A complete fabrication.

The lying about Smith was not confined to Hollywood and celebrity Web sites. For example, Rense.com, which calls itself "World's No. 1 Alternative News Service — Your First Source for Reality and Honest Journalism," offered this headline (www.rense.com/general79/smith.htm), reprinting a World Entertainment News piece: "Will Smith — 'Hitler Was Essentially a Good Person.'"

A Web site presumably credible to its readers put into quotation marks something Smith never said.

Even some responsible sites completely distorted what Smith said. YNETnews.com wrote: "Hollywood superstar Will Smith told Scottish newspaper The Daily Record recently that he was convinced Nazi dictator Adolf Hitler did not fully understand the extent of the pain and suffering his actions would cause during his time in power in the 1930s and '40s."

Smith said that? Where? When? YNET — to repeat, a usually responsible site — made up that whole statement.

And, of course, millions of Internet readers believe all this, and then the sites publish readers' comments based on the lie the site published — such as this one at YNET about "Will Smith losing millions of fans, being another Mel Gibson "

To their credit, the mainstream print and electronic news media rarely misquoted Smith, but when they did cover it, the coverage was unhelpful and occasionally irresponsible.

The New York Post's gossip column, "Page Six," wrote this on Dec. 30: "December 27, 2007 — Will Smith wisely backed away from comments he made to a Scottish reporter about Adolf Hitler." In fact, Smith never "backed away" from his comments, and there was nothing to back away from.

The Chicago Tribune column "Red Eye" opened its Dec. 24 report on Will Smith with this: "Will Smith likes to think there's good in everybody. Even Adolf Hitler."

A headline in The Australian read, "Will Smith sees the good in Hitler."

And on Dec. 27, Scotland's premier newspaper, The Scotsman, reported — even after Smith's clarification — "Last week, however, the warm feeling for Smith turned distinctly chilly. In an interview with the Daily Record, he was quoted as saying Adolf Hitler had just been trying to do good."

Smith reacted to what he correctly called "an awful and disgusting lie" and denounced Hitler as "a vile, heinous vicious killer responsible for one of the greatest acts of evil committed on this planet." At that point, Abe Foxman, national director of the Anti-Defamation League, announced, "We welcome and accept Will Smith's statement that Hitler was a 'vicious killer' and that he did not mean for his remarks about the Nazi leader to be mistaken as praise." That was good and necessary. But, like the irresponsible blogs, the ADL leader characterized Smith's original statement this way: "Unfortunately, in citing Hitler in what appears to be a positive context, Smith stirred up a hornet's nest on the Internet, where hate groups and anti-Semites latched on to the remark and praised it."

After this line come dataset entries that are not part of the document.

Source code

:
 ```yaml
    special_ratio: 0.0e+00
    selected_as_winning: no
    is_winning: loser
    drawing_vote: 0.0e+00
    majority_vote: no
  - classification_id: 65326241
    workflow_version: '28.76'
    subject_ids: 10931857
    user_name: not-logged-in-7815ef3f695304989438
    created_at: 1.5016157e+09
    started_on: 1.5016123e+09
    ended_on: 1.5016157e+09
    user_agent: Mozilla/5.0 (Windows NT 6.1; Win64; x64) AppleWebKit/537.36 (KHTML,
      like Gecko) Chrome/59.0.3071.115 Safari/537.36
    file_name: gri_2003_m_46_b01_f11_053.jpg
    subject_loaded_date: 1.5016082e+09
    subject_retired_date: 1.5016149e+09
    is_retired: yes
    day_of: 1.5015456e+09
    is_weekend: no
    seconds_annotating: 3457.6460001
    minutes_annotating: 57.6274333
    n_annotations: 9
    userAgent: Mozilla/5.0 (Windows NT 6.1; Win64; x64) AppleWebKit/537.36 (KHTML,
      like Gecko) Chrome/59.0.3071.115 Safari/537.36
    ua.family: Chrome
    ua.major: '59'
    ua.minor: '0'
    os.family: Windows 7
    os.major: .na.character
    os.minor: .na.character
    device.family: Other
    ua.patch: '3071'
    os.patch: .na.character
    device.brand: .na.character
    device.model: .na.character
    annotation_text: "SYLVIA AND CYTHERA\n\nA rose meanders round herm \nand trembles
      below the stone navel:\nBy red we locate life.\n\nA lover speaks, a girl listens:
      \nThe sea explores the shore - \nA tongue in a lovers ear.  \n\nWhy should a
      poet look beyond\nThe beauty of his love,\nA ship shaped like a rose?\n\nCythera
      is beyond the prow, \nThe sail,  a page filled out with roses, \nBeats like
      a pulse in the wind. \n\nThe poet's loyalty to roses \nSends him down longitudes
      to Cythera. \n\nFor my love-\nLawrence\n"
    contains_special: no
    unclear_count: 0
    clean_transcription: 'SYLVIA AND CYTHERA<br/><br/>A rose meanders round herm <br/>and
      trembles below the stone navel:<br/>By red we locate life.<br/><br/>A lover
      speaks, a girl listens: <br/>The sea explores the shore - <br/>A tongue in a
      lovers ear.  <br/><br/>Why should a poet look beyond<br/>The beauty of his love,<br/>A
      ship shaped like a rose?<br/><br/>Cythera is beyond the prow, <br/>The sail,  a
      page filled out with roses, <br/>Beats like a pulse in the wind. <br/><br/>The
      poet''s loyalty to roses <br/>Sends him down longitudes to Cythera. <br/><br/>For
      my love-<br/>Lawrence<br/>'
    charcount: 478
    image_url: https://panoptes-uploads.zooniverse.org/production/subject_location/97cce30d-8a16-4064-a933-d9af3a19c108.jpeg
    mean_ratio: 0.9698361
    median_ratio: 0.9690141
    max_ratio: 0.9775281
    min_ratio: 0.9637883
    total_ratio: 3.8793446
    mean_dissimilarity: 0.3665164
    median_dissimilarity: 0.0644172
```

But Will Smith never cited Hitler in "a positive context," and Foxman should never have said that Smith did. By doing so, Foxman preserved the original lie. A group dedicated to opposing defamation should have opposed the defamation of Will Smith, not subtly contributed to it.

What is to be learned? The lessons are simple:

1. Don't trust a Web site that doesn't cite a reputable source for a news item (opinions columns have different standards).

2. Then, check that source.

3. Don't trust headlines in newspapers — read the entire column.

4. When a person is quoted, read his original statement in context.

In the meantime, however, millions of people around the world will continue to believe the lie that Will Smith said that Hitler was a good man.

And the media will, apparently, pay no price.